Надо было срочно искать ответы на эти вопросы, а для этого мне требовалось было оказаться, если уж не Столице, Москве или Петербурге, то, по крайней мере, в Киеве или Витебске. Мы срочно погрузились на Пересвет и отправились через Чёрное море в Олицын. Нам пришлось пережить серьёзный шторм, после которого фрегат вынужден был стать на ремонт. Наше судно с честью выдержало ненастье, хотя я и пережил множество неприятных минут, а вот два торговых судна, перевозившие войска из Царьграда, потерпели кораблекрушение. Одно из них смогло выброситься на берег недалеко от Варны, а второе погибло, унеся с собой почти триста человек.

Мы же пересели на скоростную галеру и быстрее-быстрее отправились вверх по Днепру, в Киеве меня должны были встретить документы и люди. Пока же я просто думал.

Я ведь тоже могу также покинуть этот мир – Иосиф был старше меня на каких-то десяток лет, а те ребята, что утонули в Чёрном море, так вообще, в основном были младше меня. А те тысячи, которые остались на полях войны? Мог ли я остаться там же? Мог. Что бы было после этого с Россией? Обрушилась бы она в новую страшную Смуту? Что бы стало с моей Камчаткой и Русской Америкой? Не слишком ли я увлёкся работой, забыв о долге? Стоило срочно озаботиться преемственностью своей власти.

Алёше было дано моё твёрдое обещание – пусть женится, надо будет заняться укреплением его прав на престол. Надо подтвердить Петровский Указ «О престолонаследии» и официально признать Акулинина наследником. Сейчас, после победы над Османами и гибели их империи, я очень популярен, наверное, самое время. Решено. Сестрёнок, Машу и Катю, надо уже замуж выдавать. Надо искать им женихов, пусть мир тоже привыкает, что семья русского императора включает в себя людей разных фамилий и родственных связей.

Но самым лучшим и надёжным было бы всё же завести собственную семью. Мне уже скоро сорок, тянуть с этим было бессмысленно и глупо.

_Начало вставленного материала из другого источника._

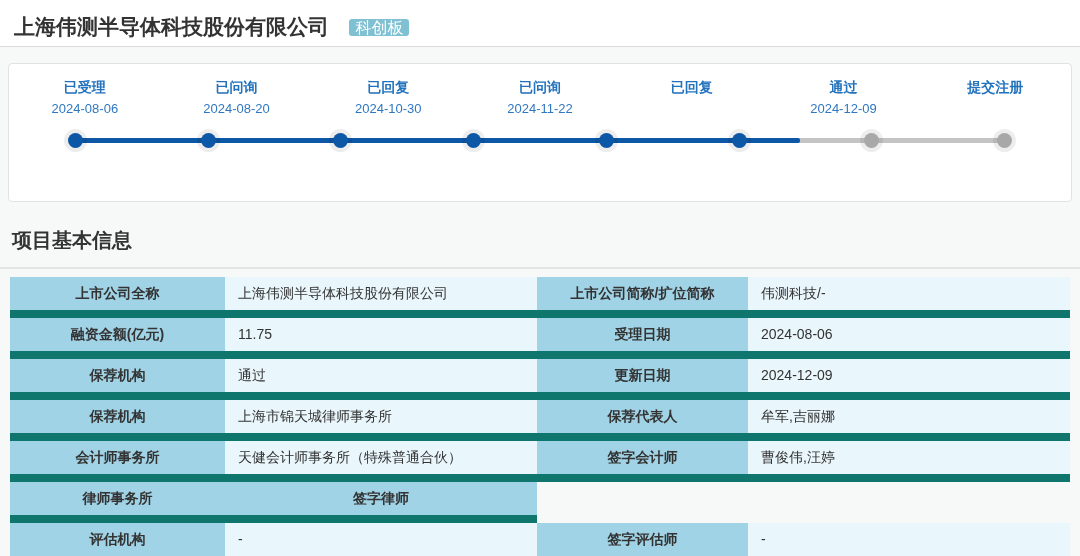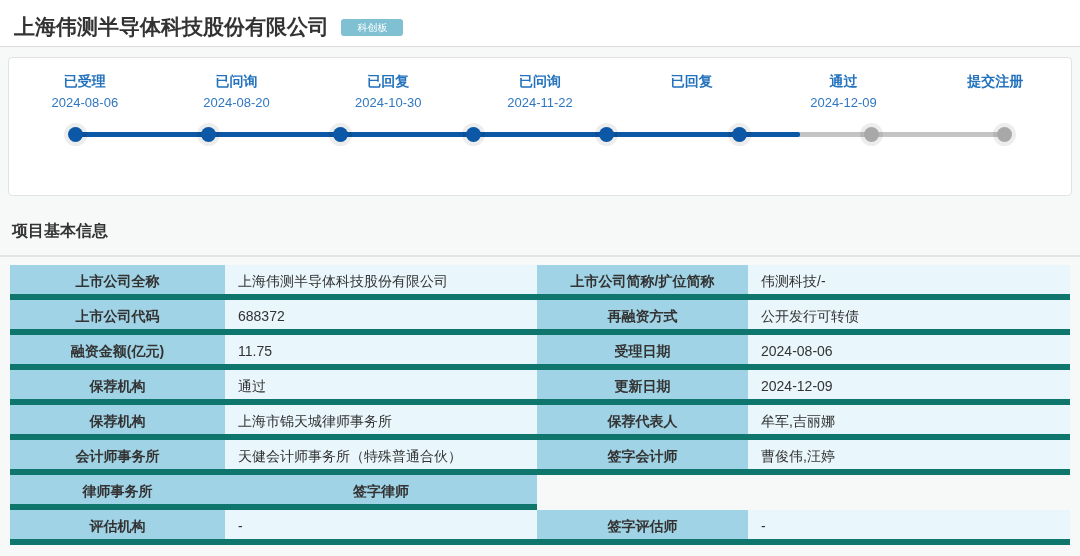"科创板" .board-badge { font-size: 10px -> 16px; margin-left: 8px -> 16px; padding: 0 16px -> 0 6px }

После победы, ей-ей, соглашусь на любую приличную кандидатуру. Пора…

Как мне не хватало железных дорог – с ними бы мы перебрасывали крупные силы легко и быстро, да я смог бы комфортно и почти мгновенно, по нынешним временам, передвигаться. К тому же много проблем было из-за того, что речной транспорт, наиболее дешёвый, а в настоящее время вообще единственный, способный перевозить значительные объёмы грузов, имел множество недостатков.

Главное – большие реки текли только с севера на юг или, наоборот, с юга на север, и с их помощью сложно перемещаться в поперечном направлении. Каналы, которые связывали наши водные магистрали, строились, но во многих местах требовалось городить сложнейшие системы шлюзов, растянувшихся на сотни вёрст, что для современной промышленности было чересчур трудно и затратно.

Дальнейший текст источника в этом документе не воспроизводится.